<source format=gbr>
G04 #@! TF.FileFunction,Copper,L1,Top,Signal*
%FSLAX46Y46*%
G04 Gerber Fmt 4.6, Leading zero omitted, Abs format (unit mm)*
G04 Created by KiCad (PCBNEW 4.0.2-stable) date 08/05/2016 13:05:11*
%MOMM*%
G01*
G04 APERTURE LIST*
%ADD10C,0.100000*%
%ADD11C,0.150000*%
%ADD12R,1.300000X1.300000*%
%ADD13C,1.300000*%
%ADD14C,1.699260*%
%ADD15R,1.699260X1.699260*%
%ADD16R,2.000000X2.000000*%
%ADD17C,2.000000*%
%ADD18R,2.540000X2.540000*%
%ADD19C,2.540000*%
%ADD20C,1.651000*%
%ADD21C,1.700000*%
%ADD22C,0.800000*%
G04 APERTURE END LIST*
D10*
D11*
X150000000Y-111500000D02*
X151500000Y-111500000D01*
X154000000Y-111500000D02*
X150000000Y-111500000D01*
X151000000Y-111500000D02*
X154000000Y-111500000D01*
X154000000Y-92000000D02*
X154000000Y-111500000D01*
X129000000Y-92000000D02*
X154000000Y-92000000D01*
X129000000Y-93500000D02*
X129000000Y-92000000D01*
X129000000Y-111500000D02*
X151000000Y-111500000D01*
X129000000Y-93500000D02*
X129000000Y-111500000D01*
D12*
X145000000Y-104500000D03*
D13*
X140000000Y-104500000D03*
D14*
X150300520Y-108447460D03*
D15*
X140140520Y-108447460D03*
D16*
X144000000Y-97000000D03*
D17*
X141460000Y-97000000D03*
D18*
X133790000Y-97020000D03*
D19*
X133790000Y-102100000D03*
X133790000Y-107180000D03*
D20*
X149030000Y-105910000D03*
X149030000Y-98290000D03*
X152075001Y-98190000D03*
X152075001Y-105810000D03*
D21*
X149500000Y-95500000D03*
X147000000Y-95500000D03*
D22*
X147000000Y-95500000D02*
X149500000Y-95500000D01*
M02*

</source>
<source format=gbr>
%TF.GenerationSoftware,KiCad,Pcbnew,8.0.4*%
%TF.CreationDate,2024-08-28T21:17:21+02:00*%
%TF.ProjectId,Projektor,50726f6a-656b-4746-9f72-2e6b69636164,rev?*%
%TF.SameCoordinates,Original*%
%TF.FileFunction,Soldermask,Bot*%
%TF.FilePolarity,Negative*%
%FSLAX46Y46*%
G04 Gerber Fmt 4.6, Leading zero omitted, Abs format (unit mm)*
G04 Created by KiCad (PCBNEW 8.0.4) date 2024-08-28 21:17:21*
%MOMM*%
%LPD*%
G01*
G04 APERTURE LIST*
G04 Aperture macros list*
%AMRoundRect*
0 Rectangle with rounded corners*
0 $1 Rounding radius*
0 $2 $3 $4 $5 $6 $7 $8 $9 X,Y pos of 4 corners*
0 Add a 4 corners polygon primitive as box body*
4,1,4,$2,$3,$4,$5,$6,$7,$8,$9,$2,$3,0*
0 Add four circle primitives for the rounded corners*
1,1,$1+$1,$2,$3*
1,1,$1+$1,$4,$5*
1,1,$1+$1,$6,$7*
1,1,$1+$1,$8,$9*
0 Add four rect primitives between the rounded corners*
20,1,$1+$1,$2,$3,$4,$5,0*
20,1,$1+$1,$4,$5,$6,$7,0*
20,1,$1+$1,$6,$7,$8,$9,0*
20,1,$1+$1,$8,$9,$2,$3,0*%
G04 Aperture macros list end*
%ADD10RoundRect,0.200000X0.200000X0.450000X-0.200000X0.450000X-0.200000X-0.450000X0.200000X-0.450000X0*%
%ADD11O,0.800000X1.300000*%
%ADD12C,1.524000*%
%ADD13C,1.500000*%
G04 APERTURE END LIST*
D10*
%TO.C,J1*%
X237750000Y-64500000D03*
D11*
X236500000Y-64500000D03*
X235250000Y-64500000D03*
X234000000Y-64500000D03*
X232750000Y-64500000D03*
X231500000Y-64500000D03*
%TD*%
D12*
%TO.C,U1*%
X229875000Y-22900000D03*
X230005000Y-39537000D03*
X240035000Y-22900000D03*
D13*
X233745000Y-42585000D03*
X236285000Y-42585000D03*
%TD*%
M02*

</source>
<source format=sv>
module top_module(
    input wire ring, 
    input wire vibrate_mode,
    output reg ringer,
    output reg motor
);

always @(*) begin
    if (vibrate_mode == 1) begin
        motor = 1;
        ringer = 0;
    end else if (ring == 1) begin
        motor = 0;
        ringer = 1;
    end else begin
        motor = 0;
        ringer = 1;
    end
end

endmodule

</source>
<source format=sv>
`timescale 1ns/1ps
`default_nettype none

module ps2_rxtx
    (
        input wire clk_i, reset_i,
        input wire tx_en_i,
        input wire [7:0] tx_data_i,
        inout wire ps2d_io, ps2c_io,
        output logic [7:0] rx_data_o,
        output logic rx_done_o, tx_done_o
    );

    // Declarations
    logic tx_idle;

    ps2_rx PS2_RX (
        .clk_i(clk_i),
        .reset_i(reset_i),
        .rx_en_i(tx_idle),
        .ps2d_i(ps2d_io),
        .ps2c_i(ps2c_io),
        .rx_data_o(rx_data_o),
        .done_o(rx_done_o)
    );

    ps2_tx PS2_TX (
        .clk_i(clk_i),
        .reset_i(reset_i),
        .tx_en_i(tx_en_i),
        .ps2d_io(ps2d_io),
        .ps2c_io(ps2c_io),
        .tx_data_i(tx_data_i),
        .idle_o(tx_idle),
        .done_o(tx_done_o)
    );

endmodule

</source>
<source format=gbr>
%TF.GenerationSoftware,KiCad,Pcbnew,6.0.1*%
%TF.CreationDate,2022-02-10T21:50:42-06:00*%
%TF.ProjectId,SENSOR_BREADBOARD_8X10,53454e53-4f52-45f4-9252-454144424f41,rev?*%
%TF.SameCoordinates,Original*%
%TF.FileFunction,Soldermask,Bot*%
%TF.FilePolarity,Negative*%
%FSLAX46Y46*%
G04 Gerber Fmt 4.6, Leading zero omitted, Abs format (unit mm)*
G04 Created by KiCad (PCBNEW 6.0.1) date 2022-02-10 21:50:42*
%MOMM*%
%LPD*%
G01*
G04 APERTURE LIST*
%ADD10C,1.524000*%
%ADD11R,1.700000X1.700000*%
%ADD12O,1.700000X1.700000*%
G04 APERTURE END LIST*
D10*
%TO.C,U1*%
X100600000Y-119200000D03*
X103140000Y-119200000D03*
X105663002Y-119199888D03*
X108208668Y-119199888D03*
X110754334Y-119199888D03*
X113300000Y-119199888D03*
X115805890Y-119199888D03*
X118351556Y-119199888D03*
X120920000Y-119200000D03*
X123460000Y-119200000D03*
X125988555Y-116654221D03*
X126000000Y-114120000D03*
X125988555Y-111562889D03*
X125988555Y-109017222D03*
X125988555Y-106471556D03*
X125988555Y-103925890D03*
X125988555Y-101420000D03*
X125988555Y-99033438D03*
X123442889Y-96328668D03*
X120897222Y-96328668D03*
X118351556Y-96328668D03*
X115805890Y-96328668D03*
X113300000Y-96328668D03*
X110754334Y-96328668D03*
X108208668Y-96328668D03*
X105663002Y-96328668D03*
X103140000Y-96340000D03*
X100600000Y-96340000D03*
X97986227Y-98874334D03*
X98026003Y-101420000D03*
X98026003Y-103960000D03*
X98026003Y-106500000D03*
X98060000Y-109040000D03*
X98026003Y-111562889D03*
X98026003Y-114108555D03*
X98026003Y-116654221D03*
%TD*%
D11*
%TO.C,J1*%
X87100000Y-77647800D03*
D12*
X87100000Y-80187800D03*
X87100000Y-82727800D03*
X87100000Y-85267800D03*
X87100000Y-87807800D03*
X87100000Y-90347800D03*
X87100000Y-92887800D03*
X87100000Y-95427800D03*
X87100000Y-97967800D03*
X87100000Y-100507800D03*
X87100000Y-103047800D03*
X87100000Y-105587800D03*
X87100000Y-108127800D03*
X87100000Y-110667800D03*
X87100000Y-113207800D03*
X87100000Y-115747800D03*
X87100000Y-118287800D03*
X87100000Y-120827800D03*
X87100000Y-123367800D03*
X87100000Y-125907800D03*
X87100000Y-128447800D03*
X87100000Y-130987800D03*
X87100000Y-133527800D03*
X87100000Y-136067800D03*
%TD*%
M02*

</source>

==

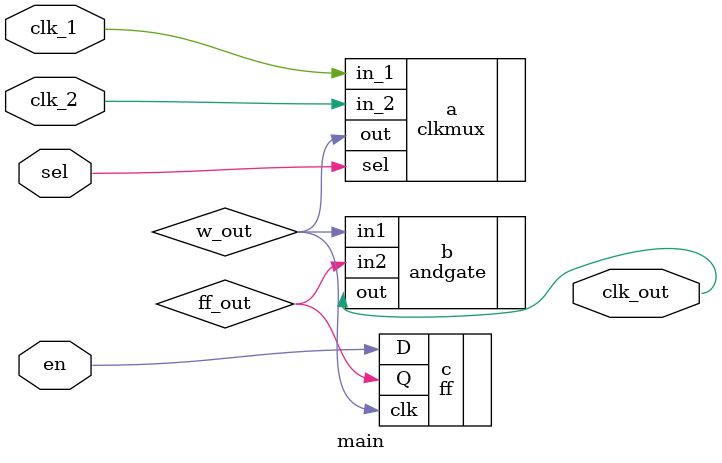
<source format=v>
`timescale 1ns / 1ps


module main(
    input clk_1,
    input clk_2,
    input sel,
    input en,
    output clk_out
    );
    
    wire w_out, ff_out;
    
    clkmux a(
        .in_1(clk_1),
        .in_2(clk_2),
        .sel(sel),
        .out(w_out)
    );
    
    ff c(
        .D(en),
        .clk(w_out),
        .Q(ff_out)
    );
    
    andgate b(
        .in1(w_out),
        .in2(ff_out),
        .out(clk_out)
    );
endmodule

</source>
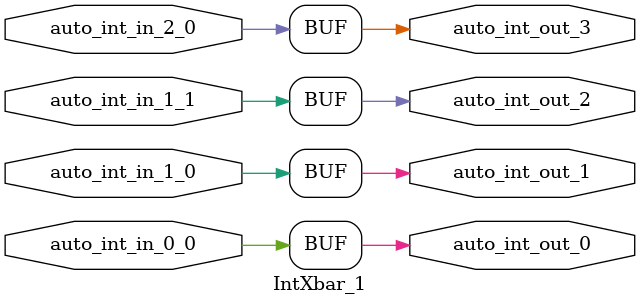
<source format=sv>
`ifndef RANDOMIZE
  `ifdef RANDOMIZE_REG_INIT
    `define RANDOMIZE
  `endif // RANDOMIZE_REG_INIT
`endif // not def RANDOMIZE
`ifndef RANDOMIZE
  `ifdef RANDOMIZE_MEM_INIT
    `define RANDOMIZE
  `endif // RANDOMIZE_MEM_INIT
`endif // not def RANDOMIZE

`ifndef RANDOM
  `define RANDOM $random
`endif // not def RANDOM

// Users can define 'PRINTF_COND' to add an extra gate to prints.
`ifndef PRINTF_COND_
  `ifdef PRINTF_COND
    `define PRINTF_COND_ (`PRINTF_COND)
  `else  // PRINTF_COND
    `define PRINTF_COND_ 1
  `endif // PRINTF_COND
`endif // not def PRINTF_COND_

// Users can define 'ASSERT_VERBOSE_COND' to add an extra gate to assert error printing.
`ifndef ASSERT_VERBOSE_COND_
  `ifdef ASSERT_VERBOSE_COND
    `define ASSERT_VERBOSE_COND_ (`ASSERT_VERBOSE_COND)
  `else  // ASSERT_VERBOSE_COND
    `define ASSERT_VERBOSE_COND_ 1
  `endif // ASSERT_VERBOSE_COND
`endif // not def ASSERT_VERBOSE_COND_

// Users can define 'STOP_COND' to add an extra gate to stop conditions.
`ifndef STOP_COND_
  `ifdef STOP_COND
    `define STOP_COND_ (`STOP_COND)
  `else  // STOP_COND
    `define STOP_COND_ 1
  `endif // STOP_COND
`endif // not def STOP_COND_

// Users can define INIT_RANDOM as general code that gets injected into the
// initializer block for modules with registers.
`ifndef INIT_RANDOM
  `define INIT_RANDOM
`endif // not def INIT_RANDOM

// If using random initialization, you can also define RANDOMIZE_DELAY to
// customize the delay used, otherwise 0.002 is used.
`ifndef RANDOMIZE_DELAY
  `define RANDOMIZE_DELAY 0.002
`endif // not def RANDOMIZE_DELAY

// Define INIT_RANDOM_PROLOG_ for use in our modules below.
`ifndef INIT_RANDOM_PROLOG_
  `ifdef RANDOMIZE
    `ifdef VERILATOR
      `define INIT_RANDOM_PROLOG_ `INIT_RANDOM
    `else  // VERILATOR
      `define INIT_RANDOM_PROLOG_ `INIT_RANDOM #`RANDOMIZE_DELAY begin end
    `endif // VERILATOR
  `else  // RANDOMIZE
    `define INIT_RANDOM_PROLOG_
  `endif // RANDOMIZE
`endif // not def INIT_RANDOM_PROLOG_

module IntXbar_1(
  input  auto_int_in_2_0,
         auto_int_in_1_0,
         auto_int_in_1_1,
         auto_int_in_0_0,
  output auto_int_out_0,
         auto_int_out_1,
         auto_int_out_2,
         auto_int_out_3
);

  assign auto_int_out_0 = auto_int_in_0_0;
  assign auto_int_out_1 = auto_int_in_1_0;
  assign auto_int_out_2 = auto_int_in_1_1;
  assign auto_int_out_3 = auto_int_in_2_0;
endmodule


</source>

==

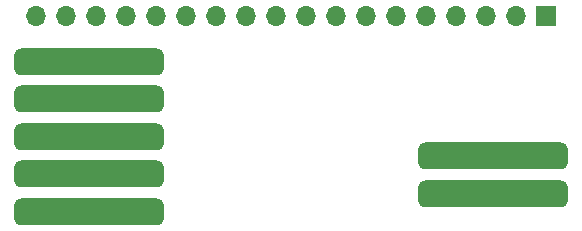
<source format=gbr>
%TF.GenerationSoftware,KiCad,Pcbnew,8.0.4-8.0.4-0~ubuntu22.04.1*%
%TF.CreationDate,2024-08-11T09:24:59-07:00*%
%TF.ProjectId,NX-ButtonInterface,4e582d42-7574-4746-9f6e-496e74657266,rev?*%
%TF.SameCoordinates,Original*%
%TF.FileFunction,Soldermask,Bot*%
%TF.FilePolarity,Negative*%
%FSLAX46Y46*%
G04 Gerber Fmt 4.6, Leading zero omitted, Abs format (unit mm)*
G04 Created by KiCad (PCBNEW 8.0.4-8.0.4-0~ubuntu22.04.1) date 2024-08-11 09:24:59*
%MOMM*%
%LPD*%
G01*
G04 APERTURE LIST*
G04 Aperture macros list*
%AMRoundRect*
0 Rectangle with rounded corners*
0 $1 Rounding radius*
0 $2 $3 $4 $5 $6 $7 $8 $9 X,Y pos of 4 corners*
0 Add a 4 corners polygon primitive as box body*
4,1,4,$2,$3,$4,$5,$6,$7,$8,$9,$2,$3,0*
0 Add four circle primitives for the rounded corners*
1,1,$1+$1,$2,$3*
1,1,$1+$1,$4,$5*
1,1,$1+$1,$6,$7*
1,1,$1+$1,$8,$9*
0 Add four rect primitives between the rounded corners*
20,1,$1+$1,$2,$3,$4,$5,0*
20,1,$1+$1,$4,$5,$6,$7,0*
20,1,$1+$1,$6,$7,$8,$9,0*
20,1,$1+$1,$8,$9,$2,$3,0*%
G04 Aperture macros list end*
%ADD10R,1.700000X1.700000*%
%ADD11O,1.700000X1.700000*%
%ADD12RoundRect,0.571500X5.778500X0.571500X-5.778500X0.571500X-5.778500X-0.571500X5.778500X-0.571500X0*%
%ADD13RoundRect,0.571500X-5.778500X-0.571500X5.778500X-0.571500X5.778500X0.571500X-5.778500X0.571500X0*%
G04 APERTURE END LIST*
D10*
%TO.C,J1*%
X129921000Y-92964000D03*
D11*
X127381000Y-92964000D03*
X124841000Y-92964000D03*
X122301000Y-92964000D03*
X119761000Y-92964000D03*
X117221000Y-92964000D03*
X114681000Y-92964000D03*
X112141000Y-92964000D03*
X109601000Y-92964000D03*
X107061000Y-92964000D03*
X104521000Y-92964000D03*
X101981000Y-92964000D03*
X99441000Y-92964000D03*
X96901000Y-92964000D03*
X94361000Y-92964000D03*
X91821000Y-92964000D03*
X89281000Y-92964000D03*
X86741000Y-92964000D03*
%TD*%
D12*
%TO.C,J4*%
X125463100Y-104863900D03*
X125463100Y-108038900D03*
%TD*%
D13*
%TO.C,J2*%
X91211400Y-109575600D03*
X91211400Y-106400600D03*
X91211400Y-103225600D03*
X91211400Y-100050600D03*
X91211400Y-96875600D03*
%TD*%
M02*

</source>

* Instructions to follow *
Among the records above, find each line containing the string "logic" and copy it.

* Response to this exercise *
        output logic [7:0] rx_data_o,
        output logic rx_done_o, tx_done_o
    logic tx_idle;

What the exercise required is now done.